Another local authority has set its rates for the forthcoming financial year.

Garff - which encompasses Laxey, Maughold and Lonan - set the rate at 168p,

That's, an increase of 10.5% from the current rate of 152p.

In addition, the fixed refuse charge will rise to £189 from the current £171.

The commissioners say that, for an average Garff property with a rateable value of 164p, the rise equates to around £3.68 a month.

For those paying on a monthly basis it is equivalent to £44.13 over the full year.

In a statement, the authority says: 'The budget that the board has approved reflects the significant increases in inflation experienced during the current year and anticipates a similar level of inflation in the coming period.

'The December 2022 CPI inflation figure was 7.4% and clearly this has caused pressure on the resources of the local authority as on all public and private organisations.'

It continued that the board thought the budget it has agreed would ensure the financial integrity of the local authority henceforth and would also allow the current level of services provided to continue to be maintained and developed.

'In addition to inflationary pressures, many of the authority's costs are beyond the control of the board,' the statement adds.

'Some charges, such as the Energy from Waste [incinerator] tipping fees, are set by central government, whilst others charges, such as levies for the civic amenity sites are set externally by separate committees.

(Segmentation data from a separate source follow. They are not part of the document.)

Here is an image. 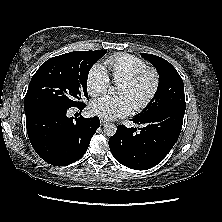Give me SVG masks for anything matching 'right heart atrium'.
<instances>
[{
    "mask_svg": "<svg viewBox=\"0 0 222 222\" xmlns=\"http://www.w3.org/2000/svg\"><path fill=\"white\" fill-rule=\"evenodd\" d=\"M110 86V79L103 67L93 66L86 79V88L91 96H97L107 91Z\"/></svg>",
    "mask_w": 222,
    "mask_h": 222,
    "instance_id": "obj_1",
    "label": "right heart atrium"
}]
</instances>
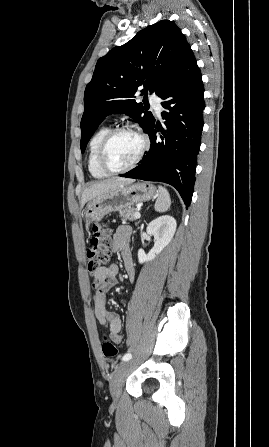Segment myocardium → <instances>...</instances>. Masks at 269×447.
Masks as SVG:
<instances>
[{
	"instance_id": "myocardium-1",
	"label": "myocardium",
	"mask_w": 269,
	"mask_h": 447,
	"mask_svg": "<svg viewBox=\"0 0 269 447\" xmlns=\"http://www.w3.org/2000/svg\"><path fill=\"white\" fill-rule=\"evenodd\" d=\"M123 131H134V132L138 133L143 139V145H142V148H141L140 152L138 153L137 157L130 165L121 167V168H114L107 161V150H108V146H109L111 140L113 139V137L117 133L123 132ZM150 144H151V141H150L149 135L141 127H139L137 125H122V126L113 128L106 134V136L104 137V139L101 143L100 151H99V164L102 167V169H104L106 172L112 173V174L129 171V170L133 169L135 166H137V164L143 159L146 152L150 148Z\"/></svg>"
}]
</instances>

Directly contracted service charges such as the refuse collection, hedge-cutting, and road-sweeping services are set by either negotiation or tender.'

The commissioners say they have also been advised that Manx Utilities would be raising its water and sewerage charges by 10%.

These figures also appear on the Treasury Rate Demand which will be issued in May, but money collected for these services are paid directly to Manx Utilities by Treasury.